I'm about to build my own arboreal tanks (the ones you see in tarantulaguy1976's youtube video). I'm wondering how big does the spider has to be in legspan to be put in a 5 or 10 gallon. what species should be put in those two? pokies? avics? etc. etc. i have most of my arboreal species in those 1 gallon canister jars that you can find in walmart and eventually will have to make custom tanks for them any help would be gladly appreciated thank you


----------



## Tarac (Aug 31, 2012)

Depends on the species/size of course but generally I would consider a 10 gallon Pokie range and 5 gallon Avic range.  My Pokies (adults) are in 8"x18" tall.  I do use a lot of cage furniture and keep at least 3" of substrate even with arboreals for humidity and building material for their dirt curtains so they're not as big as they would seem from the exterior dimensions.  They seem comfy to me, space to stretch out but not lost in a giant enclosure.


----------



## MarkmD (Aug 31, 2012)

I agree as above post being 5,gallon for avic range 4-5" and 10,Gall for Pokies around 5-7", but saying that you could put any arborial Ts in eather of them depending on thair size.


----------



## advan (Aug 31, 2012)

I have both sizes for adult _Avicularia_, _Poecilotheria_, and _Psalmopoeus_. The ten gallons are a little big and aren't used enough by the spiders to make it worth it. When I do make more I will stick with the 5.5 gallon tanks. The down fall to those though is because of the odd size they are more expensive. It is really all your personal preference though. Good luck! -Chad


----------



## Stan Schultz (Aug 31, 2012)

kev48584 said:


> I'm about to build my own arboreal tanks (the ones you see in tarantulaguy1976's youtube video). I'm wondering how big does the spider has to be in legspan to be put in a 5 or 10 gallon. what species should be put in those two? pokies? avics? etc. etc. i have most of my arboreal species in those 1 gallon canister jars that you can find in walmart and eventually will have to make custom tanks for them any help would be gladly appreciated thank you


Ultimately the consideration isn't terribly important or critical. Arboreal tarantulas don't follow the same rules as terrestrial ones. For one, they're evolved to live at altitude, so cage height generally isn't an issue. And, since they spend most of their time hanging from the walls or their nests, the amount of floor space isn't terribly important either.
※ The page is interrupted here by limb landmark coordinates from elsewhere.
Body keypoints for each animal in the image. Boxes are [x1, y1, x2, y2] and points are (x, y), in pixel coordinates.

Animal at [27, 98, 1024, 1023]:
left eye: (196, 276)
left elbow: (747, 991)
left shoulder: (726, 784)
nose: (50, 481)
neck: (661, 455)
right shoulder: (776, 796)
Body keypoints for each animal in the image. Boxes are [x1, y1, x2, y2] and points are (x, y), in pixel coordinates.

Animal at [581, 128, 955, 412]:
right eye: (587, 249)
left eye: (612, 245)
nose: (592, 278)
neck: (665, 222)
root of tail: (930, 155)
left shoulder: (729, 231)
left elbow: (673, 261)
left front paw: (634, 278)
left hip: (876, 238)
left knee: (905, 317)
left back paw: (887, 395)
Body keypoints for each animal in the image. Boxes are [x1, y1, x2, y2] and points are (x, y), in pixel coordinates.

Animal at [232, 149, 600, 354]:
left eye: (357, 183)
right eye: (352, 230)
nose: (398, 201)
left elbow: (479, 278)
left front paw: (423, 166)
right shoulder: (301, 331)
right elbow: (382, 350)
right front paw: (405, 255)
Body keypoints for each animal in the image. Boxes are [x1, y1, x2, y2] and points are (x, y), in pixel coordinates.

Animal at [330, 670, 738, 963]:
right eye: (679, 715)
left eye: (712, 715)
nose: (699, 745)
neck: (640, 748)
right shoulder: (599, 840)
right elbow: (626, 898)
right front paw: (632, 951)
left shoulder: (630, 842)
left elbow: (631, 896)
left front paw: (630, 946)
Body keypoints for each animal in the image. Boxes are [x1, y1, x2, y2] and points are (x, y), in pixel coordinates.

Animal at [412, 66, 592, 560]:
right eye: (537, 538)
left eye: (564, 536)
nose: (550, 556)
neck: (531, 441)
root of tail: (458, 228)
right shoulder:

The only practical limitation is that the cage should be small enough so that the tarantula can track down its food and the water dish fairly readily. (And, they very soon learn where these are located too!)

How big should the tarantula be? This is a bit of an odd question because we normally are faced with a tarantula that's growing and are more concerned about how big a cage is best. We fit the cage to the tarantula, not the tarantula to the cage.
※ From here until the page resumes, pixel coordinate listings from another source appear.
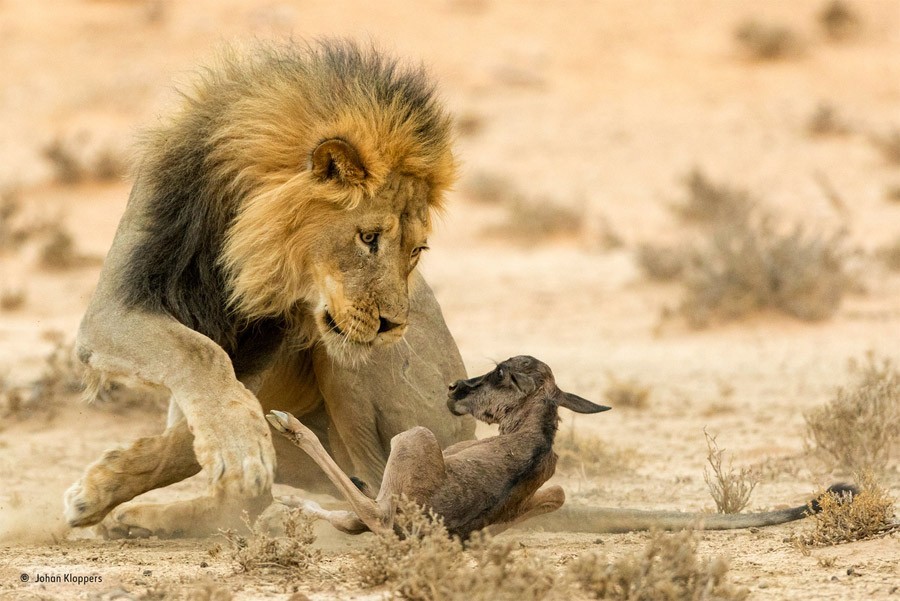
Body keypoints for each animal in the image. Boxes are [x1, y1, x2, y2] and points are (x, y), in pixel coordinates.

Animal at [64, 43, 478, 540]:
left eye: (415, 250)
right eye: (368, 237)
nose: (393, 325)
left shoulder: (262, 345)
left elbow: (201, 402)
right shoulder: (115, 308)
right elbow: (199, 355)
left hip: (356, 369)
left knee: (376, 486)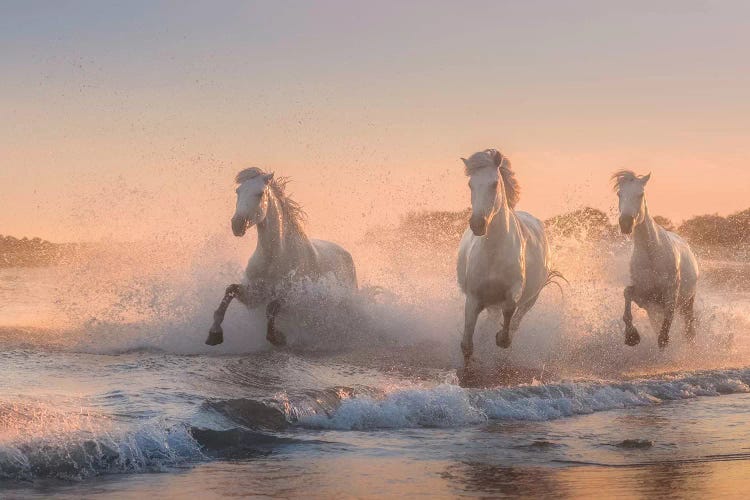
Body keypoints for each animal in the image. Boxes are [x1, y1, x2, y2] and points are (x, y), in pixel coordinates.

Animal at [206, 168, 358, 348]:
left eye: (260, 193)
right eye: (238, 191)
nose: (237, 225)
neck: (274, 258)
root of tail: (346, 254)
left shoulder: (296, 299)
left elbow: (272, 306)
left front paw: (277, 337)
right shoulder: (254, 296)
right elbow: (230, 291)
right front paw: (214, 334)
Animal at [456, 148, 556, 368]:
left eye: (494, 183)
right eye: (470, 184)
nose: (477, 224)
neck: (493, 252)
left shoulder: (514, 290)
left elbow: (510, 309)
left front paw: (502, 339)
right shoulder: (474, 298)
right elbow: (467, 343)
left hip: (532, 298)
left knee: (517, 319)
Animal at [612, 170, 704, 346]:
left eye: (640, 194)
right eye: (619, 194)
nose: (626, 223)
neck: (652, 255)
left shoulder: (669, 296)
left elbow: (665, 330)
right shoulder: (645, 298)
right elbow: (627, 293)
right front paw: (631, 336)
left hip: (687, 303)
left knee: (689, 329)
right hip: (654, 309)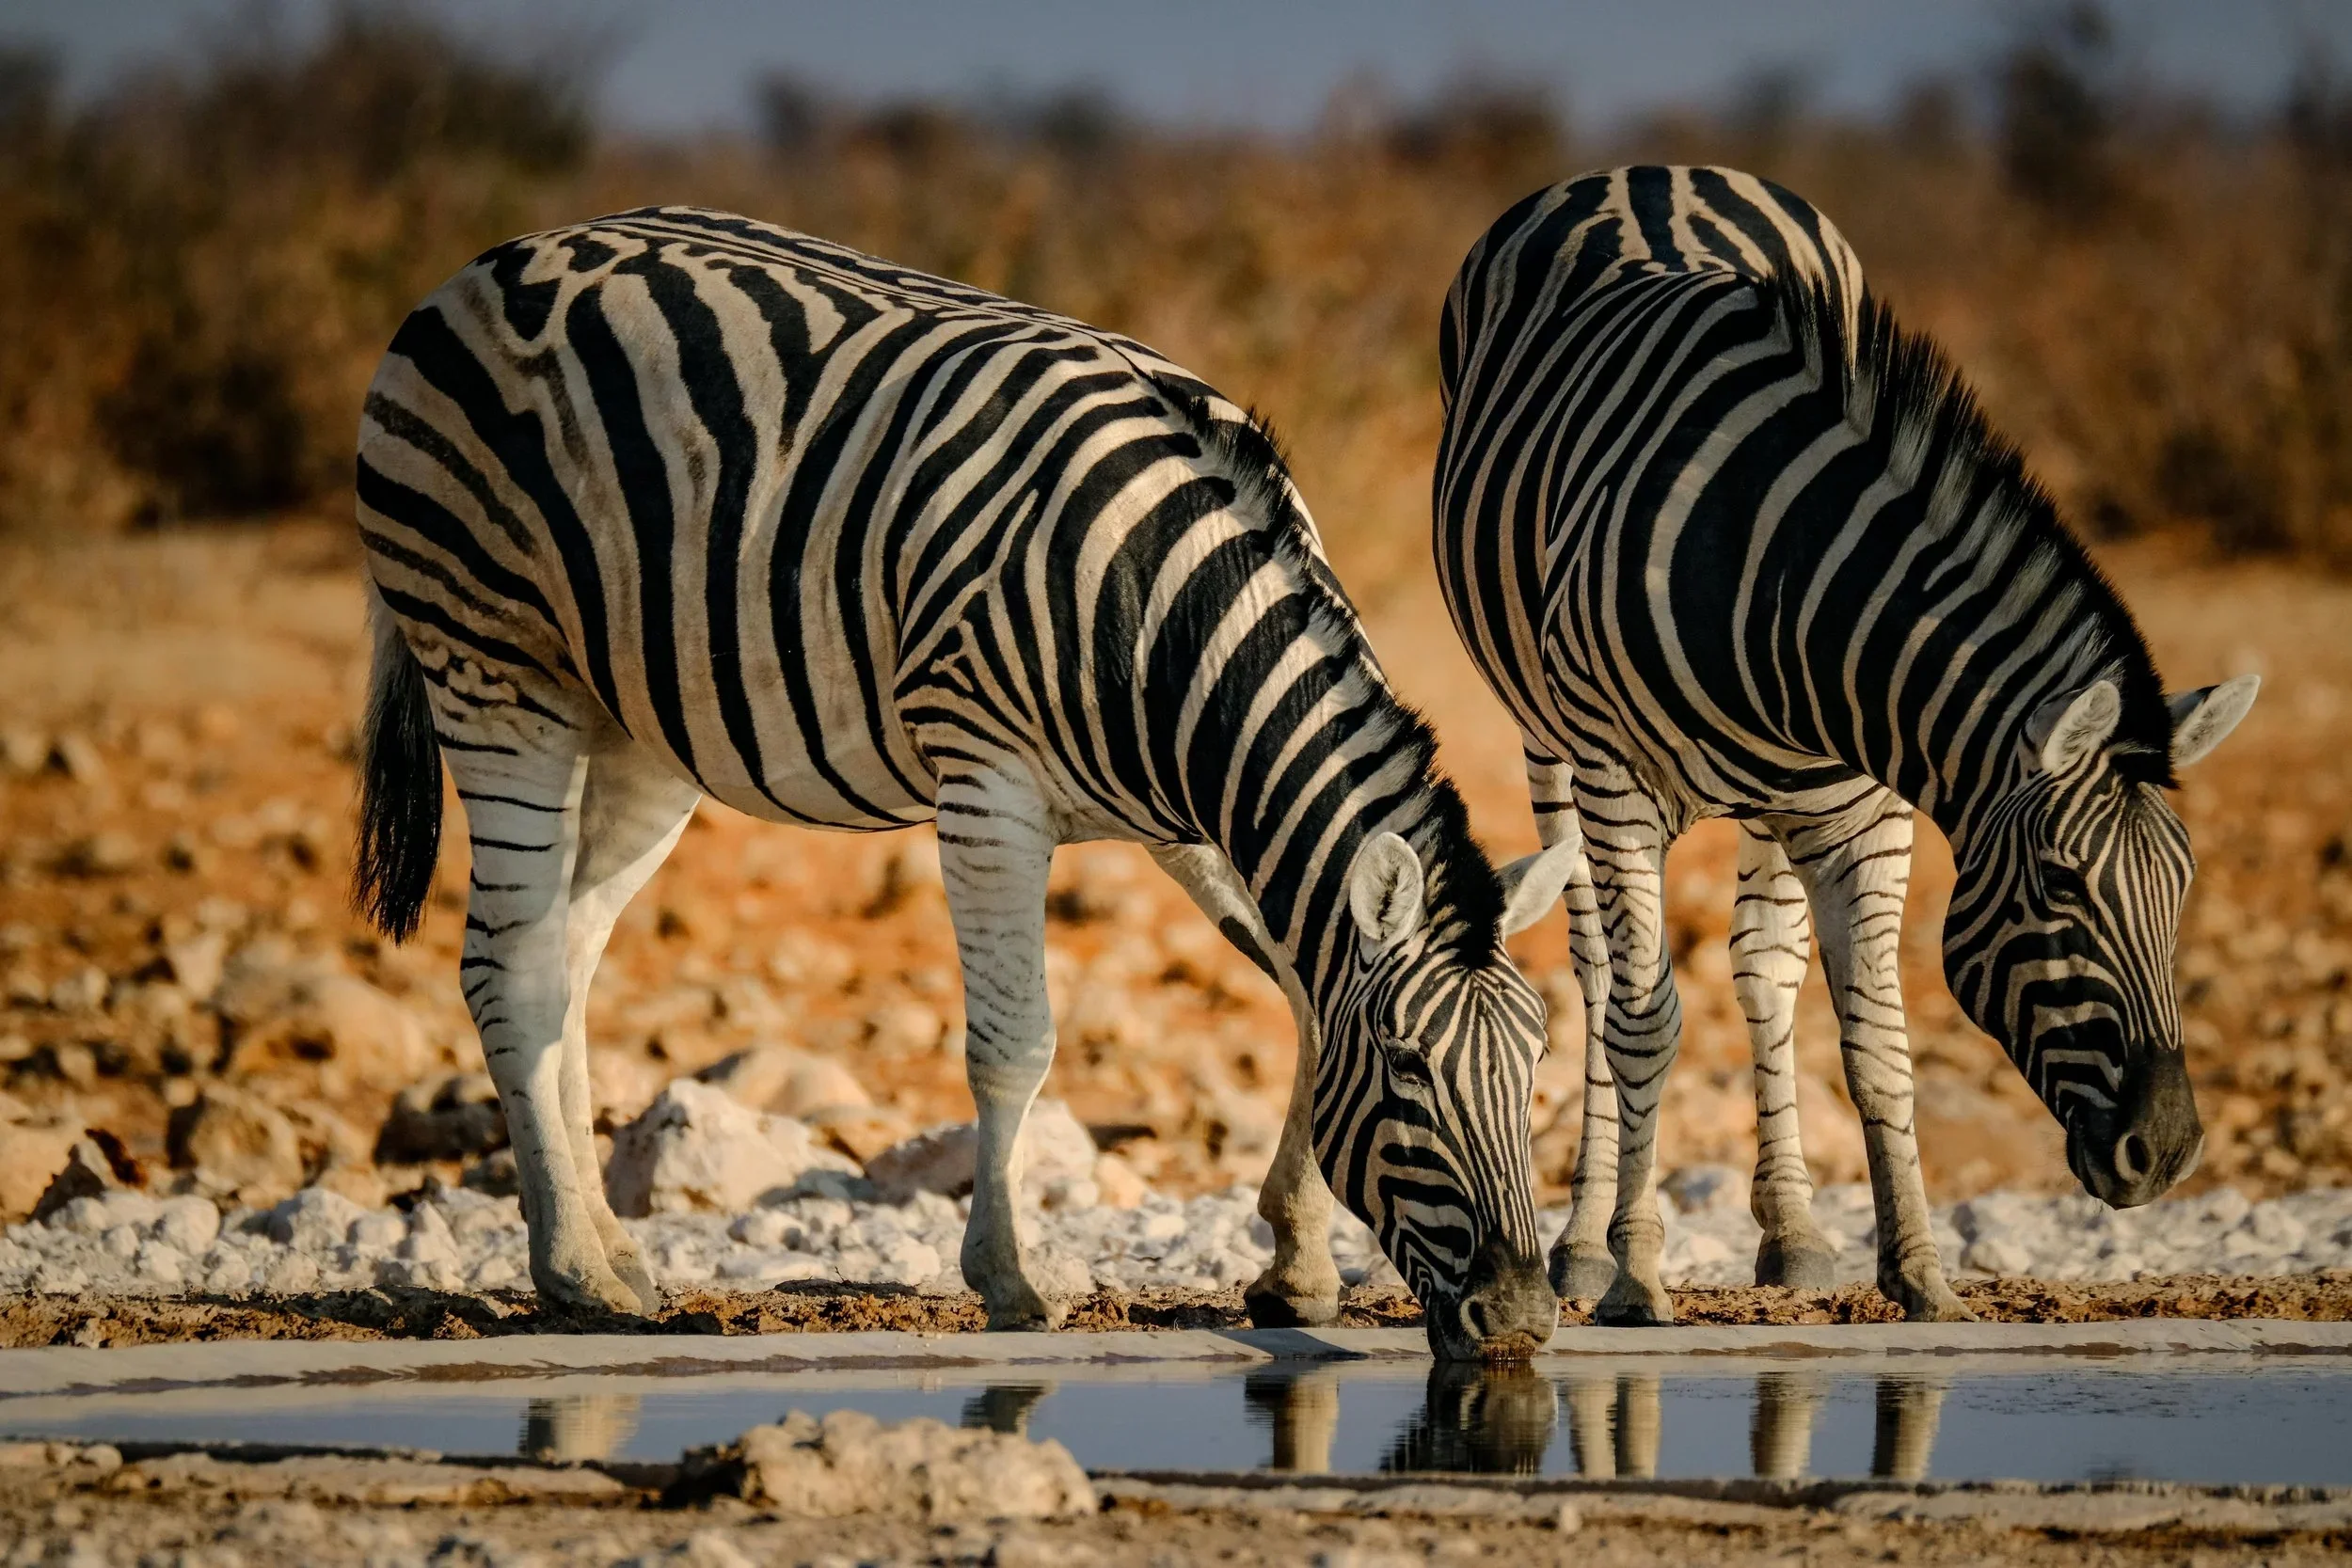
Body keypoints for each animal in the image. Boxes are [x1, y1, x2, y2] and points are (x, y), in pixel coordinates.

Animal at [350, 205, 1579, 1355]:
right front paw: (1010, 1278)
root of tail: (486, 264)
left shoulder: (1194, 818)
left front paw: (1297, 1263)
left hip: (635, 723)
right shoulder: (989, 787)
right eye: (1409, 1072)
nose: (1522, 1316)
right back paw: (572, 1275)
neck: (1165, 614)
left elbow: (1305, 994)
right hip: (494, 666)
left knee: (568, 956)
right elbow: (1015, 1042)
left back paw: (610, 1252)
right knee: (509, 965)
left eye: (1533, 1070)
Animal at [1433, 166, 2258, 1324]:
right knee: (1598, 975)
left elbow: (1875, 1040)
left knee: (1763, 969)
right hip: (1547, 739)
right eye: (2058, 886)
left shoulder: (1868, 808)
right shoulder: (1616, 779)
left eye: (2180, 885)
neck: (1774, 571)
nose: (2170, 1151)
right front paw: (1636, 1274)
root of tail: (1654, 168)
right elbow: (1644, 1018)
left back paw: (1793, 1231)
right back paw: (1587, 1245)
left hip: (1782, 802)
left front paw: (1919, 1271)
Once it's gone through the "tweens" conversion (see below), the consideration is largely irrelevant. Below that size you're keeping it in some sort of baby container. Larger than that, you're keeping it in an adult cage. It's really not a very big deal.

I'd use a smaller aquarium, say 5-1/2 gallon, for an _Avicularia_ unless it was a huge, old female. In which case I'd use a 10 gallon aquarium.

I'd use a 10 gallon aquarium for a fully grown adult _Poecilotheria_, but maybe only a 5-1/2 gallon one for a smaller one.

Hope this helps. Best of luck.


Enjoy your little 8-legged tree huggers!


----------